## start Records for the exercise

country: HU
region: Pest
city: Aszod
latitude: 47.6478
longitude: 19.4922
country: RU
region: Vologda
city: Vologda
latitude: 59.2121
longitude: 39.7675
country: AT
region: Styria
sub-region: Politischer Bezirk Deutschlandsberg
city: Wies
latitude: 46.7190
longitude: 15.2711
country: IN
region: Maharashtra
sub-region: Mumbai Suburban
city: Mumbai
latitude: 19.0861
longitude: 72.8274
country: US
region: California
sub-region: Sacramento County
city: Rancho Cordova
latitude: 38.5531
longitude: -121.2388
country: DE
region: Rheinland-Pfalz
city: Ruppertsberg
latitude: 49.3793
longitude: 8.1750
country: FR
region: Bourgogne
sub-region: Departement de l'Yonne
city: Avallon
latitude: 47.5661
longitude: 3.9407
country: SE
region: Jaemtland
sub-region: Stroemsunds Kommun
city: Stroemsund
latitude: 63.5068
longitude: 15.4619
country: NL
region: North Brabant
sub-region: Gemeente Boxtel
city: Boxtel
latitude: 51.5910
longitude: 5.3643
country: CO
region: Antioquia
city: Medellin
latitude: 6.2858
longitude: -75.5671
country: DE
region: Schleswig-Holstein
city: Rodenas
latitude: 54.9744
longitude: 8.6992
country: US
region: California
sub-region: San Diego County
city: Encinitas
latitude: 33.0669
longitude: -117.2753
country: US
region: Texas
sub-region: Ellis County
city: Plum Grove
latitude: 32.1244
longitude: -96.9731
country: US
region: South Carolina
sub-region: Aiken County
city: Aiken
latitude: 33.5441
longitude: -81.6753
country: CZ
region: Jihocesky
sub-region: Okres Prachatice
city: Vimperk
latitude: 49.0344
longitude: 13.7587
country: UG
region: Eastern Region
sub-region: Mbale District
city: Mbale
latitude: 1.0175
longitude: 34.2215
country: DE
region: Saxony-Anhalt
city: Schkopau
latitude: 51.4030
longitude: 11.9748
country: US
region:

## end Records for the exercise

Arrange all of the data above into a numbered list with one line per item, leaving out any blank lines.

▸ **Answer to this problem**:
1. country: HU
2. region: Pest
3. city: Aszod
4. latitude: 47.6478
5. longitude: 19.4922
6. country: RU
7. region: Vologda
8. city: Vologda
9. latitude: 59.2121
10. longitude: 39.7675
11. country: AT
12. region: Styria
13. sub-region: Politischer Bezirk Deutschlandsberg
14. city: Wies
15. latitude: 46.7190
16. longitude: 15.2711
17. country: IN
18. region: Maharashtra
19. sub-region: Mumbai Suburban
20. city: Mumbai
21. latitude: 19.0861
22. longitude: 72.8274
23. country: US
24. region: California
25. sub-region: Sacramento County
26. city: Rancho Cordova
27. latitude: 38.5531
28. longitude: -121.2388
29. country: DE
30. region: Rheinland-Pfalz
31. city: Ruppertsberg
32. latitude: 49.3793
33. longitude: 8.1750
34. country: FR
35. region: Bourgogne
36. sub-region: Departement de l'Yonne
37. city: Avallon
38. latitude: 47.5661
39. longitude: 3.9407
40. country: SE
41. region: Jaemtland
42. sub-region: Stroemsunds Kommun
43. city: Stroemsund
44. latitude: 63.5068
45. longitude: 15.4619
46. country: NL
47. region: North Brabant
48. sub-region: Gemeente Boxtel
49. city: Boxtel
50. latitude: 51.5910
51. longitude: 5.3643
52. country: CO
53. region: Antioquia
54. city: Medellin
55. latitude: 6.2858
56. longitude: -75.5671
57. country: DE
58. region: Schleswig-Holstein
59. city: Rodenas
60. latitude: 54.9744
61. longitude: 8.6992
62. country: US
63. region: California
64. sub-region: San Diego County
65. city: Encinitas
66. latitude: 33.0669
67. longitude: -117.2753
68. country: US
69. region: Texas
70. sub-region: Ellis County
71. city: Plum Grove
72. latitude: 32.1244
73. longitude: -96.9731
74. country: US
75. region: South Carolina
76. sub-region: Aiken County
77. city: Aiken
78. latitude: 33.5441
79. longitude: -81.6753
80. country: CZ
81. region: Jihocesky
82. sub-region: Okres Prachatice
83. city: Vimperk
84. latitude: 49.0344
85. longitude: 13.7587
86. country: UG
87. region: Eastern Region
88. sub-region: Mbale District
89. city: Mbale
90. latitude: 1.0175
91. longitude: 34.2215
92. country: DE
93. region: Saxony-Anhalt
94. city: Schkopau
95. latitude: 51.4030
96. longitude: 11.9748
97. country: US
98. region:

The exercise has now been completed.